Court administration backs holding warrant motorists in National Arena bathroom during ticket blitz

2 min readSt. Andrew

Several motorists taken into custody on court warrants raised concerns on Thursday after they were made to wait in a bathroom area at the National Arena in St Andrew while awaiting a judge on the second day of the Traffic Ticket Days programme.

The Court Administration Division (CAD) launched the initiative to reduce a heavy backlog of matters before the Kingston and St Andrew Traffic Court. With large crowds attending on the closing day, some of those detained on warrants told the Jamaica Observer they were unhappy with the holding arrangements. Others, however, said they preferred that outcome to being placed in a formal police lock-up.

One visibly distressed male driver said, “They were holding people in toilets around there. The stench around there was unbearable. The National Arena is big. They could have parted off a section and have us sit there. A lady even came in there to clean and do her thing. We come here to plead guilty. They didn’t have to put us in the toilet.”

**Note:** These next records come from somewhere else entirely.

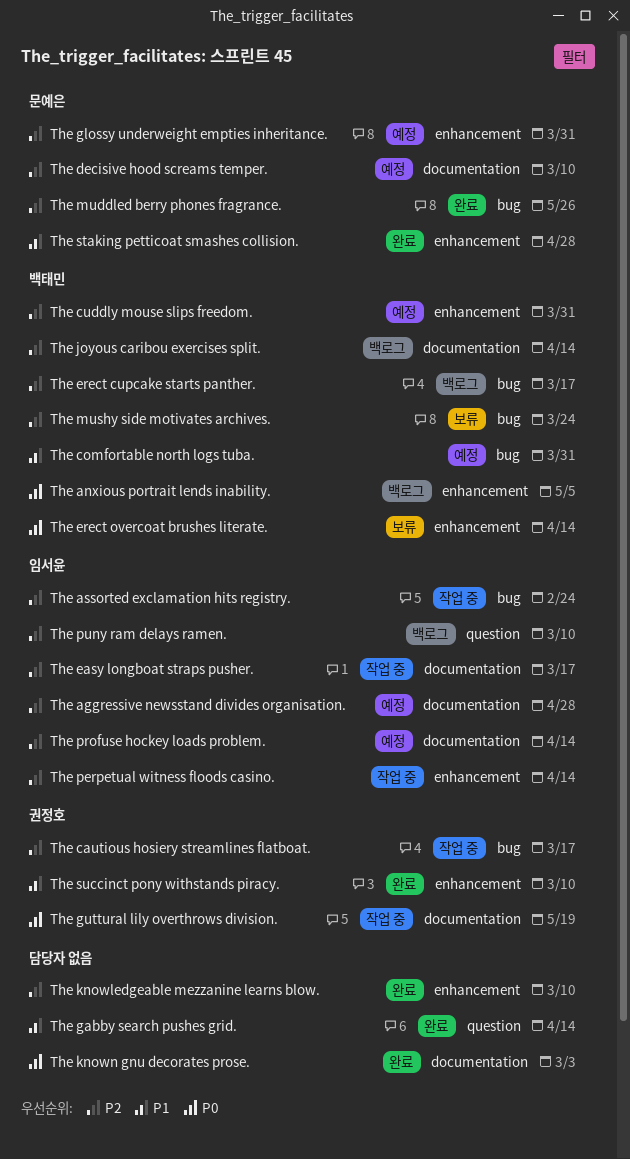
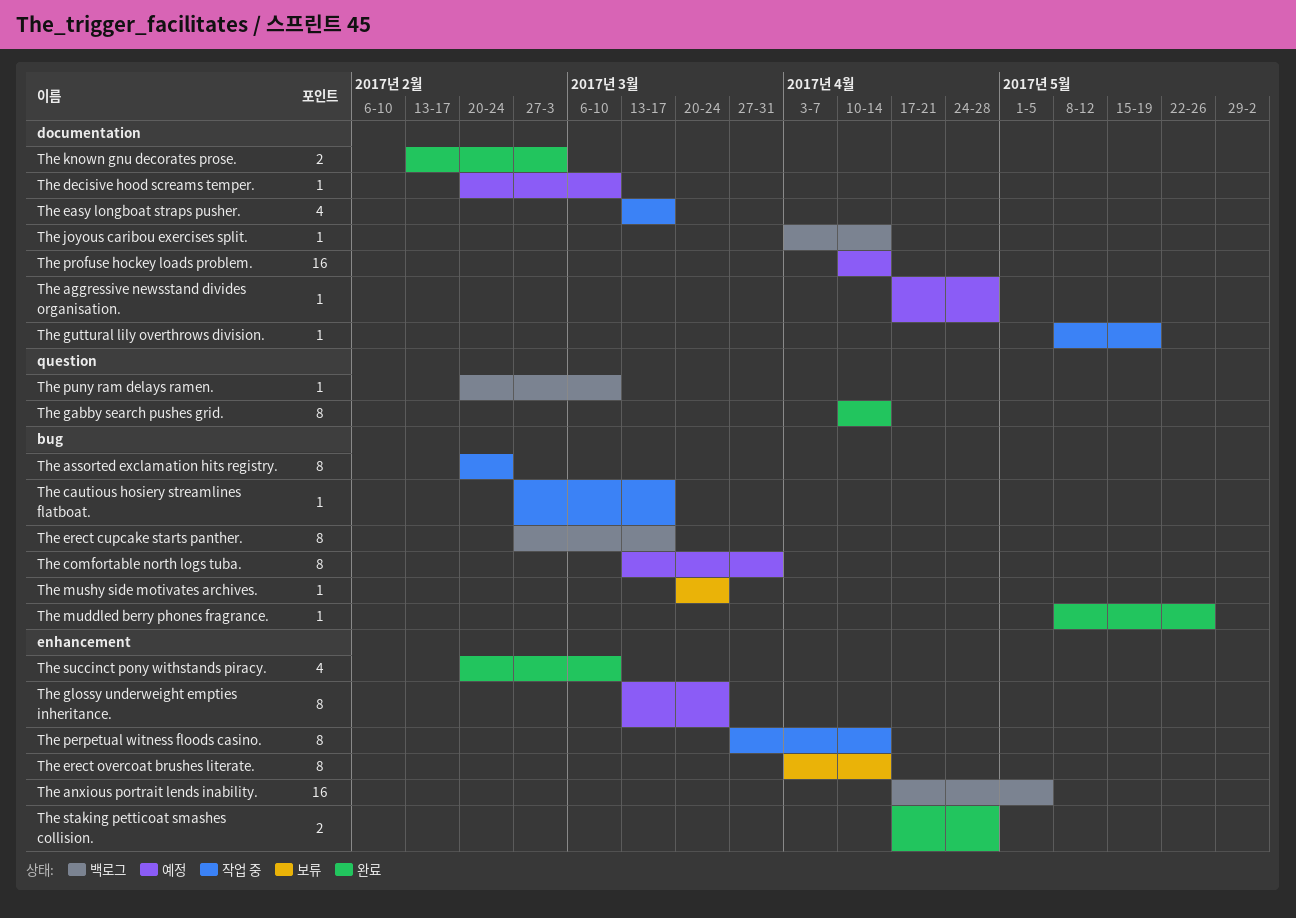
The cuddly mouse slips freedom.: present -> none
The glossy underweight empties inheritance., due: Mar 31 -> Mar 24
The knowledgeable mezzanine learns blow.: present -> none

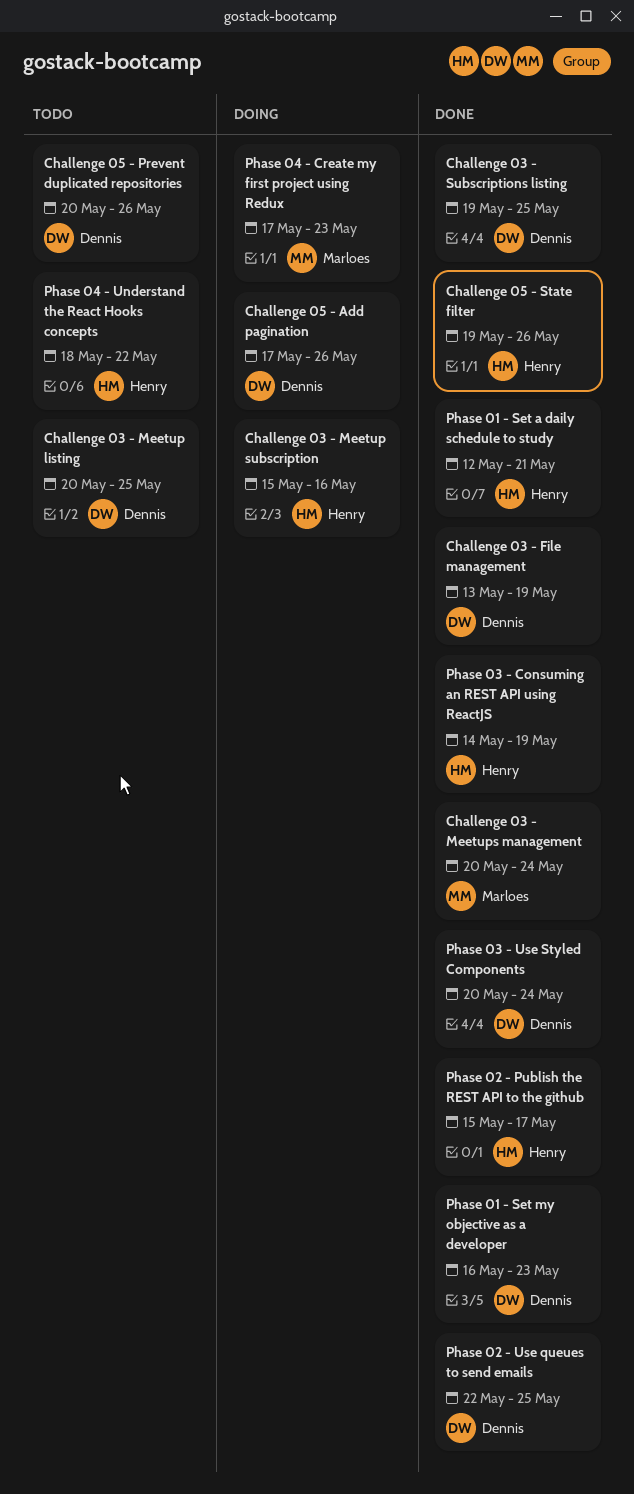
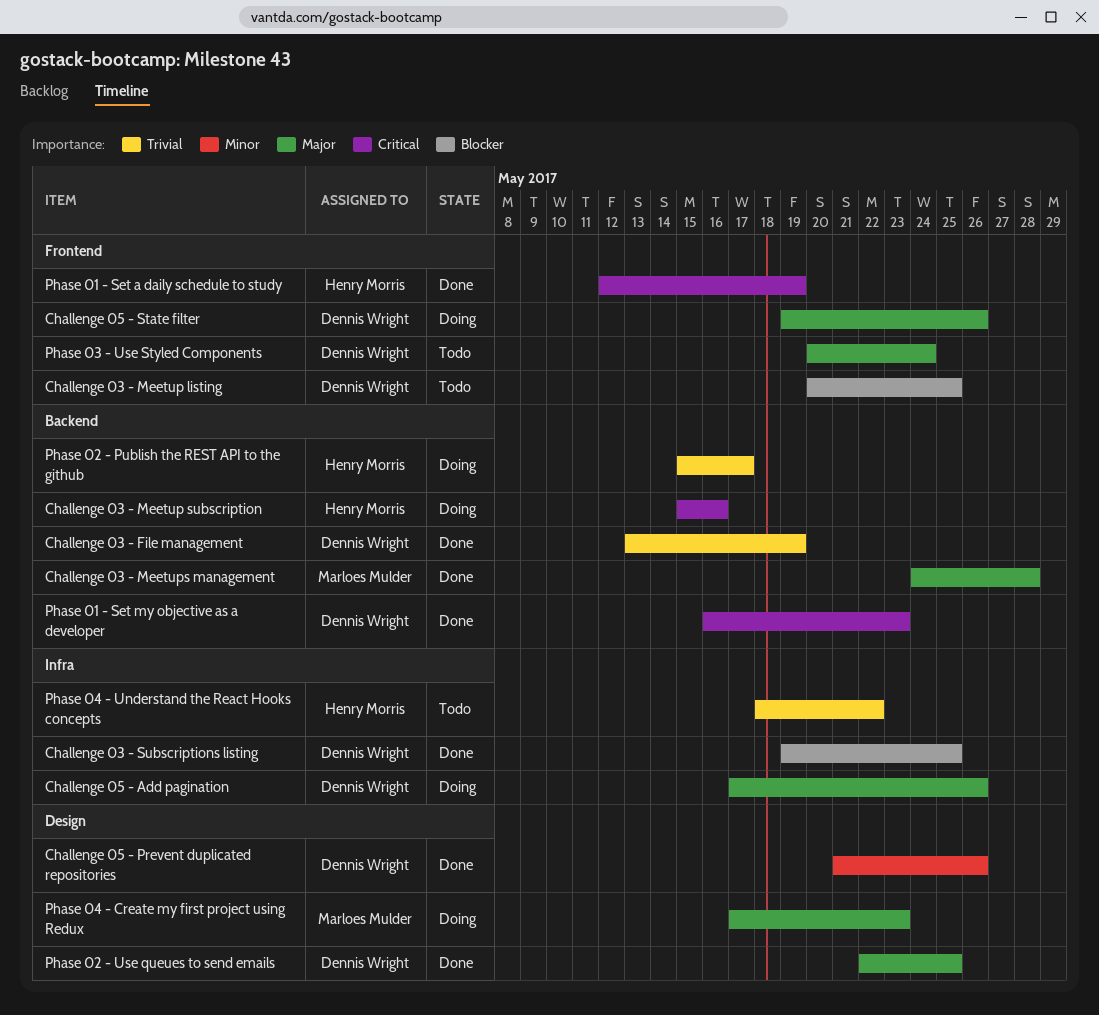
Challenge 03 - Meetups management, start: May 20 -> May 24
Challenge 03 - Meetups management, due: May 24 -> May 28
Challenge 05 - Prevent duplicated repositories, status: Todo -> Done
Challenge 05 - Prevent duplicated repositories, start: May 20 -> May 21
Challenge 05 - State filter, status: Done -> Doing
Challenge 05 - State filter, owner: Henry Morris -> Dennis Wright
Phase 01 - Set a daily schedule to study, due: May 21 -> May 19
Phase 02 - Publish the REST API to the github, status: Done -> Doing
Phase 03 - Consuming an REST API using ReactJS: present -> none
Phase 03 - Use Styled Components, status: Done -> Todo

Trecia Cameron-Anglin, chief executive officer of the CAD, said persons arrested on warrants would ordinarily be transferred to police custody. She explained that the bathroom area was used because officers required a secure, enclosed space for those in their charge.

“Why we had them there was because the police needed to have them in a contained space. They were in custody and were brought on a warrant because they did not pay their tickets. These persons have multiple tickets and the police were looking for them. Otherwise they would be in lock-up at Elletson Road,” said Cameron-Anglin.

She reported strong turnout across the two-day exercise. On Wednesday, 4,280 tickets were cleared, with fines paid totalling roughly $30 million. By midday Thursday, another 1,200 tickets had been processed.

“We had 6,000 registered offenders and we have close to 45,000 tickets. Some persons who had multiple tickets did not turn up and so warrants are out for those persons and they [the police] will be going out for them,” Cameron-Anglin added.